Whatever the Publius enigma is about, it’s still in question as of this writing. Publius promised to watch AMP-F discussion and there may still be a prize to be claimed. However, AMP-F changed radically, so that any focused discussion (such as the one about the enigma) became extraordinarily difficult to carry on. Nothing much is happening there as of this writing. It’s as if the whole “difficulty of communication” theme of The Division Bell was being acted out in the newsgroup. Echoes e-mail regulars are skeptical and have discouraged enigma discussion. Despite numerous obstacles, those who worked hardest on the enigma think it’s worth looking at.
For further information, see the files in the echoserv publius directory (history.951018 includes all his letters to AMP-F), the Publius appendix in Vernon Fitch’s Pink Floyd Encyclopedia (with selected Publius letters), and the Publius Enigma www pages at http://www.uio.no/~ericsp/floyd.html (hosted by Eric Spierings).
“So What Is It?”
As said before, we have no evidence one way or another (or more correctly we have firm and outright denials by band- members and their management, on the other hand, there are the Lights at East-Rutherford, and the texts in the AMLoR minidiscs that aren’t easily explained away.

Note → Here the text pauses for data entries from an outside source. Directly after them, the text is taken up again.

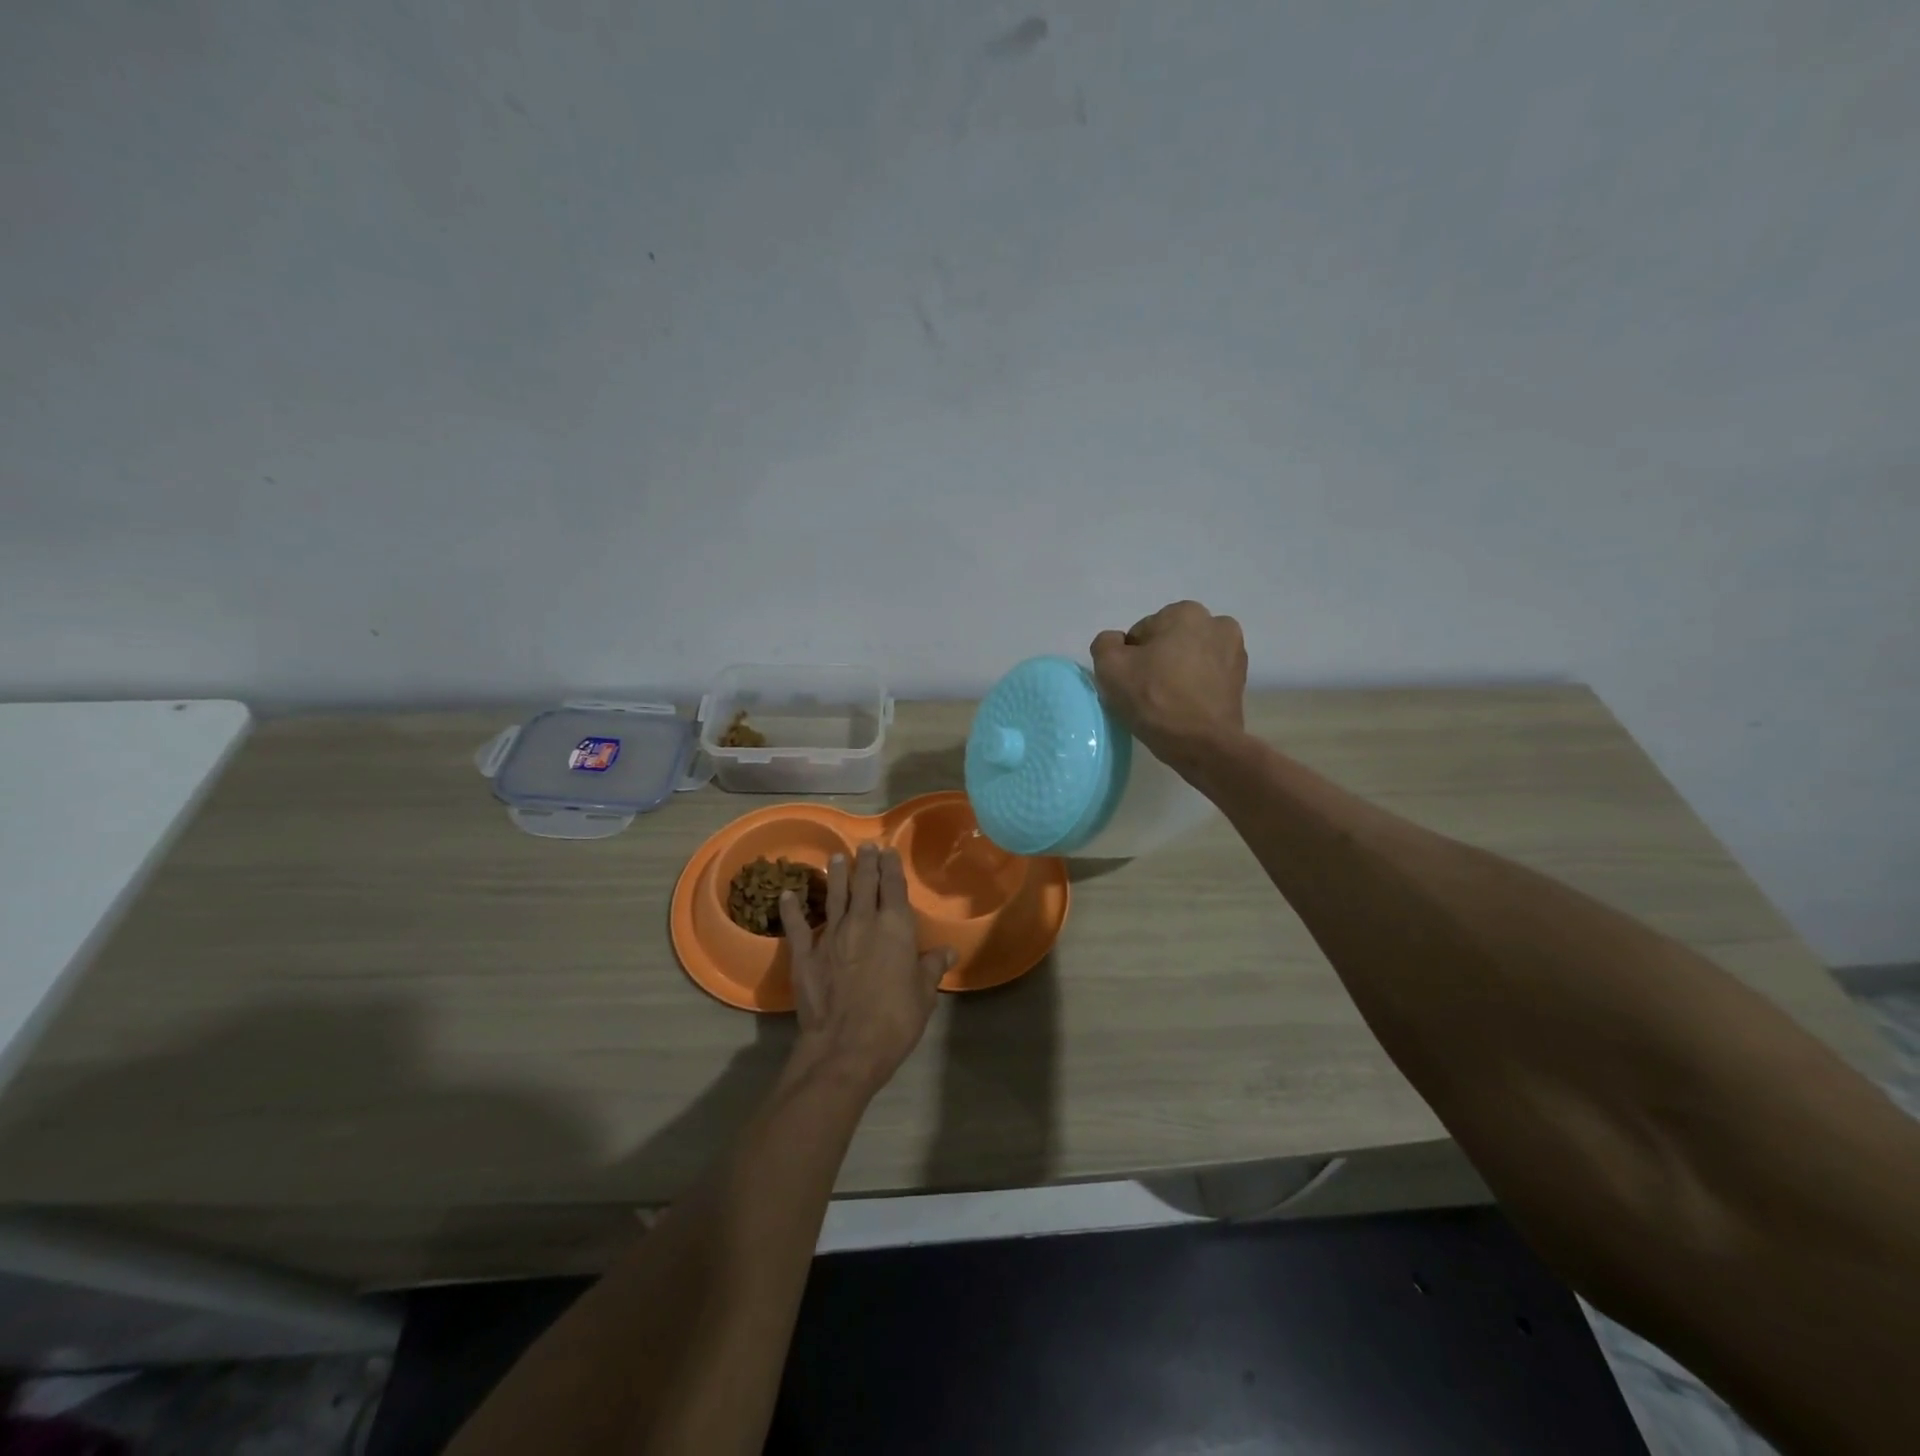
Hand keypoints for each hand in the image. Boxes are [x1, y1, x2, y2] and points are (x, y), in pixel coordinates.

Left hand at [782, 843, 953, 1096]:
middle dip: (866, 862)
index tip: (888, 851)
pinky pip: (797, 926)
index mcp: (894, 927)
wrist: (845, 1048)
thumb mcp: (924, 995)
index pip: (893, 887)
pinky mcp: (804, 955)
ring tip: (836, 858)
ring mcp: (830, 936)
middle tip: (865, 846)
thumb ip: (932, 968)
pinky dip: (792, 909)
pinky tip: (788, 895)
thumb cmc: (894, 1020)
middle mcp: (862, 922)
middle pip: (864, 884)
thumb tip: (948, 951)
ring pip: (834, 896)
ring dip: (836, 875)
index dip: (891, 867)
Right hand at [1091, 600, 1247, 769]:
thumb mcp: (1110, 667)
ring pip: (1189, 658)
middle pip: (1168, 642)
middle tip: (1147, 693)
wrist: (1202, 744)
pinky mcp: (1241, 678)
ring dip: (1177, 672)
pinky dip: (1195, 685)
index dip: (1130, 659)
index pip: (1142, 633)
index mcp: (1185, 612)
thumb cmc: (1154, 699)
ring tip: (1167, 701)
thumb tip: (1117, 643)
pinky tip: (1185, 706)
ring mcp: (1235, 651)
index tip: (1132, 682)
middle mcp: (1216, 623)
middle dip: (1156, 661)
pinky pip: (1206, 675)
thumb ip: (1105, 644)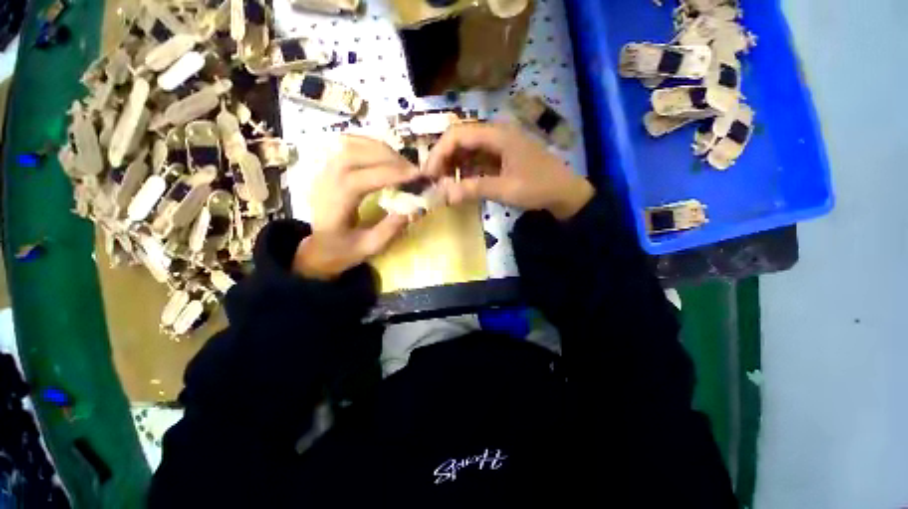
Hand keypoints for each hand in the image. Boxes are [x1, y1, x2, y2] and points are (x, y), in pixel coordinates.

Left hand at [294, 135, 418, 278]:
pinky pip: (349, 146)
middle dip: (388, 158)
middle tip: (412, 171)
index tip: (415, 176)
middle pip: (353, 155)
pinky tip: (386, 156)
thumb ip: (389, 230)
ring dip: (381, 150)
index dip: (389, 175)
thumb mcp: (368, 248)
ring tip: (403, 164)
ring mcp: (324, 171)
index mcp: (333, 206)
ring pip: (351, 146)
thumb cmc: (343, 251)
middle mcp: (325, 182)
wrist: (318, 248)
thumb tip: (413, 210)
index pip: (359, 180)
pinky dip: (371, 146)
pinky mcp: (330, 167)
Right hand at [425, 123, 593, 219]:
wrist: (565, 194)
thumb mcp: (506, 189)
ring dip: (453, 166)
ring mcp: (498, 145)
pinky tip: (460, 184)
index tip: (428, 175)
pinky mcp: (500, 156)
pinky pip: (476, 160)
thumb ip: (474, 189)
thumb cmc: (539, 188)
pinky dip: (465, 171)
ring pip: (466, 150)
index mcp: (497, 134)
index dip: (438, 153)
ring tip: (444, 186)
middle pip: (459, 140)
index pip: (458, 135)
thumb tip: (443, 194)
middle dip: (443, 160)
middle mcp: (495, 133)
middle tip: (433, 182)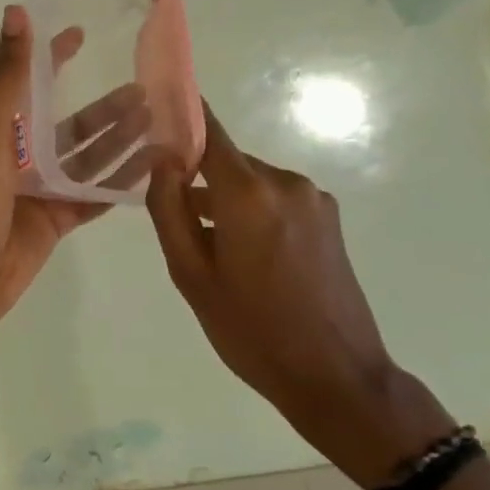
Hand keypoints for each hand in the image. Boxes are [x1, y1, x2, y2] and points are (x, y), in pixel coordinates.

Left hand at [0, 6, 136, 335]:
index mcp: (2, 130)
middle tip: (148, 90)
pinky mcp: (56, 220)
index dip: (53, 57)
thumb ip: (8, 75)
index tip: (83, 33)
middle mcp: (22, 156)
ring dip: (120, 141)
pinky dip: (121, 184)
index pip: (31, 84)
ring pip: (88, 159)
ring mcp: (41, 190)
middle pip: (72, 126)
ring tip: (158, 123)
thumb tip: (16, 11)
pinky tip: (153, 170)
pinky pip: (94, 196)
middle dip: (106, 108)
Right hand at [145, 105, 454, 485]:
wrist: (336, 376)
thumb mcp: (190, 273)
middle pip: (227, 161)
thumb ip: (168, 208)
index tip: (153, 113)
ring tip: (209, 249)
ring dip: (225, 200)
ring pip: (250, 182)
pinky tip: (244, 256)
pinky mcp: (329, 219)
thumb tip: (158, 157)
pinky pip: (274, 199)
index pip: (209, 130)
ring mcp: (314, 199)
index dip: (180, 116)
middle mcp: (285, 182)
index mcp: (249, 192)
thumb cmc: (250, 328)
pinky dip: (251, 212)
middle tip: (172, 217)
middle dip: (197, 177)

If the enigma was a band organized attempt, they apparently lost interest in it, and have never come in the open about it.
If there was a riddle to be solved, it was such a tough one, that after 4 years, and lots and lots of combined effort from Pink Floyd fans around the world it is still unsolved (and it’s still not even sure that there actually is a riddle).
Whichever is the case, before you make assumptions or jump to conclusions, check out the references given in the previous section, talk with people about it, and please, do not drag this issue back on echoes. Flame Wars have started over less.